=== YOUR OBJECTIVE ===
Restate word for word the section of the entries that opens at the line containing "index mcp: (156, 144)" and closes at the line containing "index dip: (1277, 247)", both lines kept, pictures dropped.

=== RECORDS TO USE ===

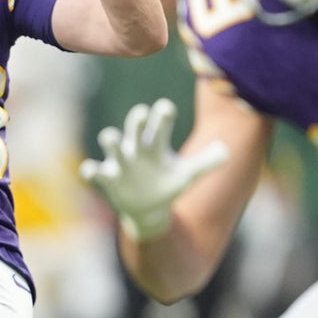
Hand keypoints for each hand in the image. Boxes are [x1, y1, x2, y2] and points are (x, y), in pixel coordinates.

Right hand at [80, 99, 228, 240]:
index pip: (159, 122)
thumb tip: (227, 151)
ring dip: (110, 139)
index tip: (166, 109)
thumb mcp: (186, 175)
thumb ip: (205, 163)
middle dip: (136, 119)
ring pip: (111, 142)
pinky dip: (91, 170)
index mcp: (156, 144)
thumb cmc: (166, 184)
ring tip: (111, 138)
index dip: (162, 114)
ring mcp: (121, 162)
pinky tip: (91, 171)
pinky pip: (95, 171)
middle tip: (140, 113)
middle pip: (134, 126)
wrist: (147, 208)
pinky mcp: (108, 178)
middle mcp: (137, 148)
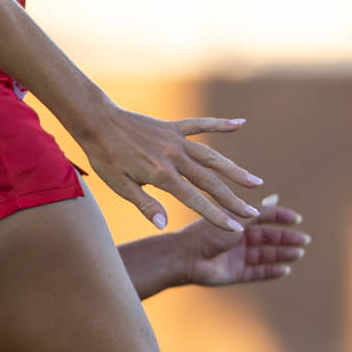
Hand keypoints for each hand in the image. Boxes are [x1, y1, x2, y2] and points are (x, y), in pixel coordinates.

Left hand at [71, 106, 262, 230]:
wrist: (96, 121)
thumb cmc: (105, 157)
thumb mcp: (119, 185)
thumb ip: (145, 204)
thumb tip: (164, 225)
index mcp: (161, 175)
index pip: (196, 200)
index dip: (217, 216)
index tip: (235, 229)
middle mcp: (175, 157)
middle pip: (211, 181)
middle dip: (233, 199)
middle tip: (255, 213)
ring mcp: (176, 140)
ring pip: (213, 157)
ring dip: (235, 170)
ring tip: (255, 183)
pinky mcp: (173, 127)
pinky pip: (201, 125)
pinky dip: (221, 124)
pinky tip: (241, 125)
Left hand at [179, 198, 309, 285]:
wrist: (186, 258)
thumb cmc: (207, 234)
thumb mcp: (236, 219)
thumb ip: (257, 212)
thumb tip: (276, 198)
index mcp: (235, 221)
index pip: (263, 217)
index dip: (280, 218)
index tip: (298, 219)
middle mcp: (236, 238)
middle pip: (267, 238)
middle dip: (286, 238)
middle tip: (305, 240)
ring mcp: (236, 256)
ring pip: (265, 256)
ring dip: (282, 254)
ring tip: (298, 253)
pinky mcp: (235, 273)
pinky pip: (257, 272)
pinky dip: (271, 271)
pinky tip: (285, 269)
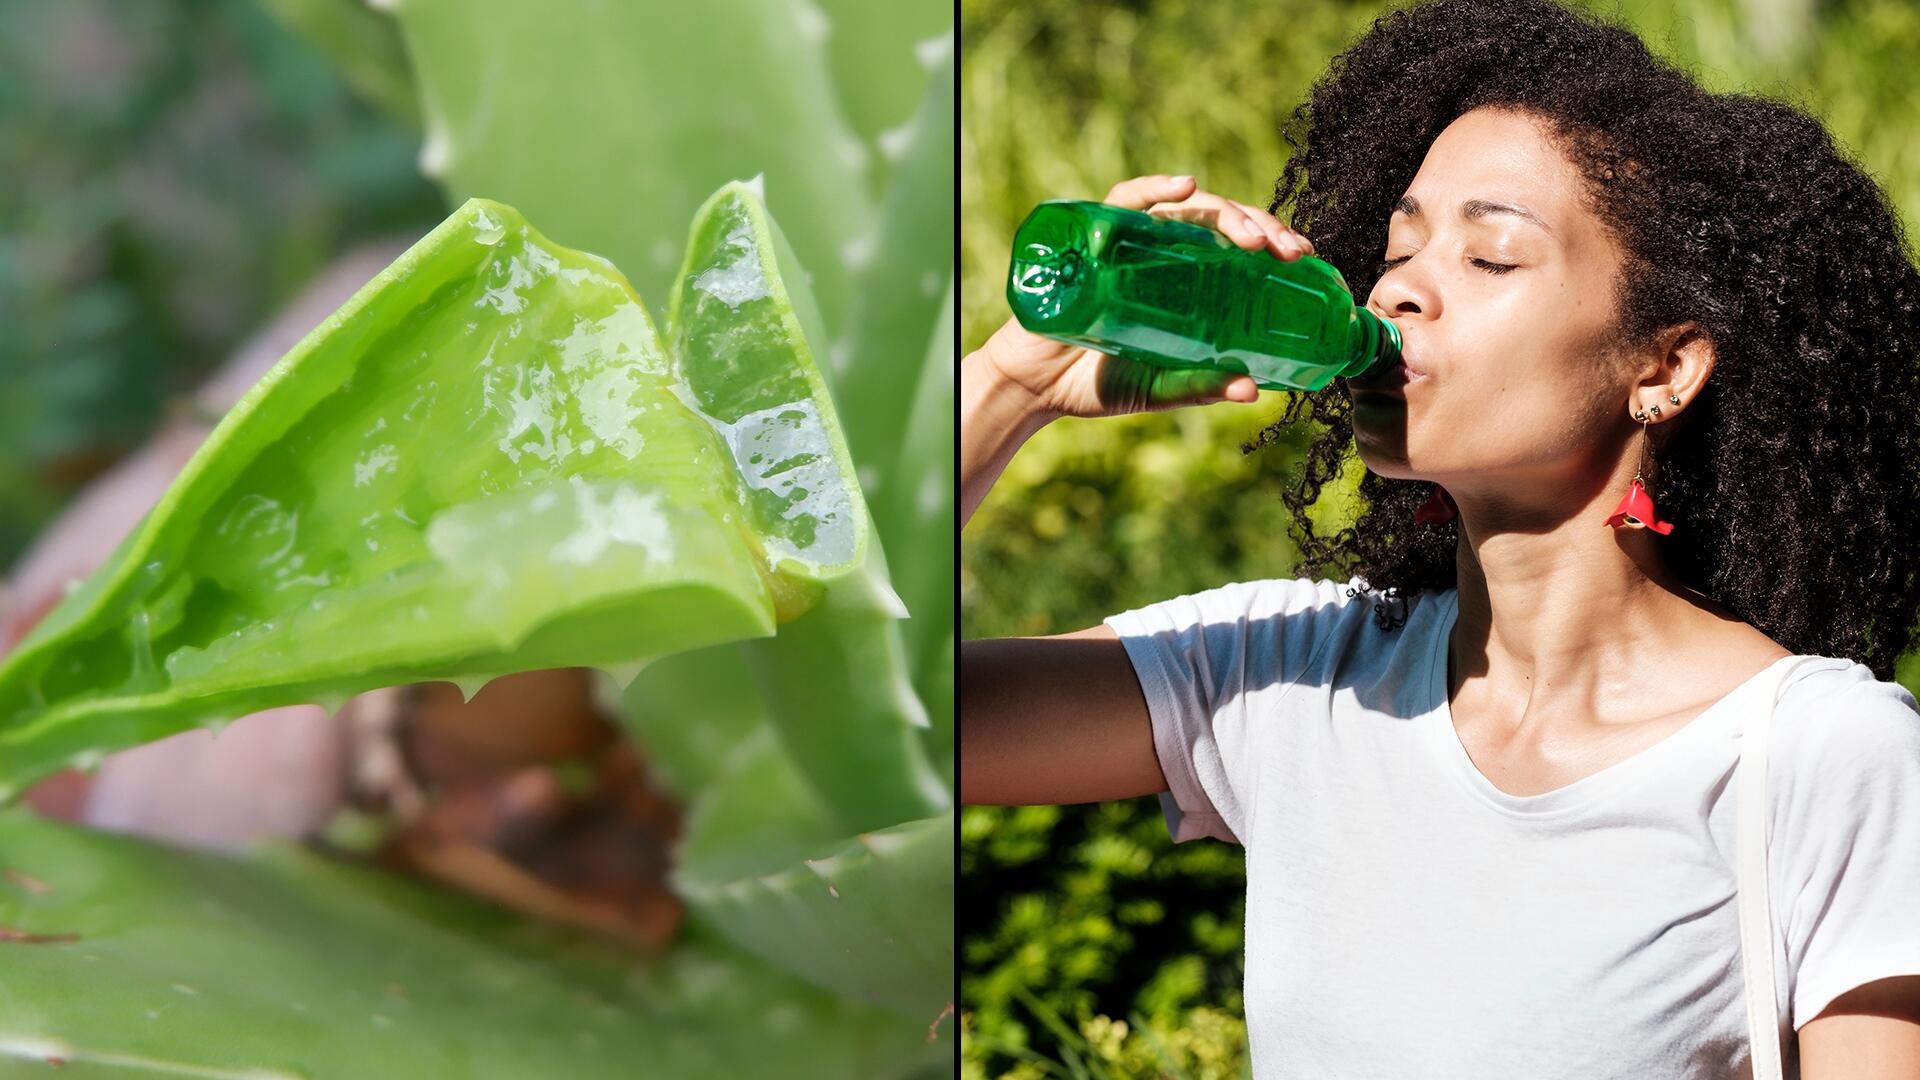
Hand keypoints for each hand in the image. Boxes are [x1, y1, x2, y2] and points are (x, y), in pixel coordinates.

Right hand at [982, 173, 1316, 420]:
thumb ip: (1201, 387)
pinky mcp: (1095, 234)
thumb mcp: (1160, 389)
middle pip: (1224, 223)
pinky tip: (1185, 187)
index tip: (1306, 261)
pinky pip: (1128, 200)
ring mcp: (1132, 241)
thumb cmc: (1098, 383)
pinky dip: (1157, 187)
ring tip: (1251, 239)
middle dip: (1263, 230)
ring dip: (1225, 214)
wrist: (1037, 386)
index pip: (1241, 251)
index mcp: (1189, 284)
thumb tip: (1253, 389)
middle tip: (1288, 253)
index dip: (1277, 247)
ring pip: (1188, 207)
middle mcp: (1166, 254)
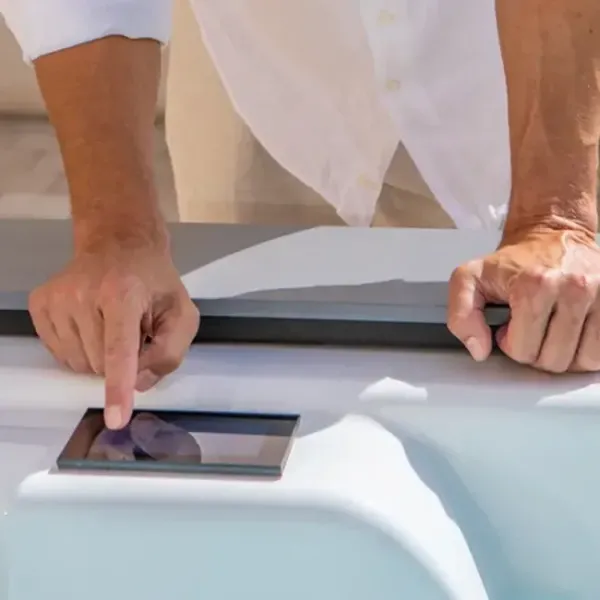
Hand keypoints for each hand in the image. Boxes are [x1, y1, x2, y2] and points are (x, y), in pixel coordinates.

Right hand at [28, 243, 198, 428]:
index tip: (116, 419)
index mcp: (122, 293)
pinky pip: (60, 354)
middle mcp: (82, 294)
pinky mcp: (40, 304)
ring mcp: (57, 299)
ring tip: (112, 325)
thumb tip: (139, 383)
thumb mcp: (181, 312)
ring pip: (78, 363)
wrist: (119, 244)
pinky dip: (80, 351)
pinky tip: (92, 325)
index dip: (118, 387)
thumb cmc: (154, 282)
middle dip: (121, 362)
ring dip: (99, 358)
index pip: (120, 350)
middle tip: (132, 331)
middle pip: (100, 364)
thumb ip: (170, 352)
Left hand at [447, 228, 599, 372]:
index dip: (510, 345)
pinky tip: (572, 333)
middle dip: (536, 352)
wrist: (551, 234)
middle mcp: (574, 287)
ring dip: (564, 354)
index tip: (509, 328)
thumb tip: (479, 349)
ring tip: (551, 331)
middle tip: (530, 329)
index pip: (523, 350)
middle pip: (554, 359)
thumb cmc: (513, 261)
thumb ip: (460, 314)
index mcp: (535, 284)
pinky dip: (587, 351)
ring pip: (583, 361)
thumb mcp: (470, 279)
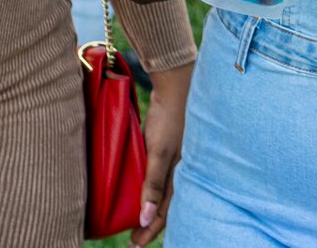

=== SOLUTION TO THIS TASK ===
index mcp: (156, 144)
thumb cmc: (166, 184)
ring tip: (111, 138)
index dip: (162, 114)
ring mcp: (121, 162)
pinky tip: (91, 171)
pinky pip: (95, 171)
middle tip: (140, 113)
middle pip: (134, 126)
wrist: (147, 208)
pinky mcp: (108, 178)
middle mcp: (137, 148)
Hand keypoints for each hand in the image. Boxes are [x1, y1, x2, y2] and points are (x, y), in pixel coordinates.

Left hand at [71, 106, 262, 230]:
wrist: (96, 121)
thumb cmc: (105, 157)
thumb mcp: (119, 185)
thumb ip: (145, 204)
thumb tip: (164, 225)
index mcp: (161, 175)
index pip: (196, 200)
index dip: (217, 216)
index tip: (235, 229)
middle mcp: (175, 157)
middle pip: (211, 181)
middle dip: (233, 199)
middle tip: (255, 213)
ring mcp: (176, 140)
ring pip: (213, 157)
ring dip: (235, 170)
ring tip: (255, 183)
pinky mcp: (173, 127)
pinky pip: (201, 125)
pinky dip: (221, 124)
pinky tip: (241, 125)
Left hand at [179, 198, 309, 285]:
wrist: (186, 258)
thumb cmc: (207, 234)
thumb mcp: (236, 219)
thumb ip: (257, 212)
thumb tip: (276, 198)
index mcp: (235, 221)
index pip: (263, 217)
index dip: (280, 218)
index tip: (298, 219)
middle mcp: (236, 238)
middle pip: (267, 238)
middle dip: (286, 238)
middle tip: (305, 240)
ring mcp: (236, 256)
ring pip: (265, 256)
ring dip: (282, 254)
ring tip: (298, 253)
pinky mcp: (235, 273)
pinky pip: (257, 272)
pinky dip: (271, 271)
pinky tip: (285, 269)
Hand keypoints for each hand in the image. Boxes are [x1, y1, x2, y2] and points are (x, y), in pixel coordinates.

Right hand at [982, 173, 1316, 420]:
thumb ip: (1201, 387)
pinky mcp: (1095, 234)
thumb mcp: (1160, 389)
middle pip: (1224, 223)
pinky tip: (1185, 187)
index tip: (1306, 261)
pinky pip: (1128, 200)
ring mcp: (1132, 241)
thumb cmc: (1098, 383)
pinky dip: (1157, 187)
ring tip: (1251, 239)
middle dip: (1263, 230)
ring dip: (1225, 214)
wrist: (1037, 386)
index pip: (1241, 251)
index mcp: (1189, 284)
thumb tip: (1253, 389)
middle tip: (1288, 253)
index dip: (1277, 247)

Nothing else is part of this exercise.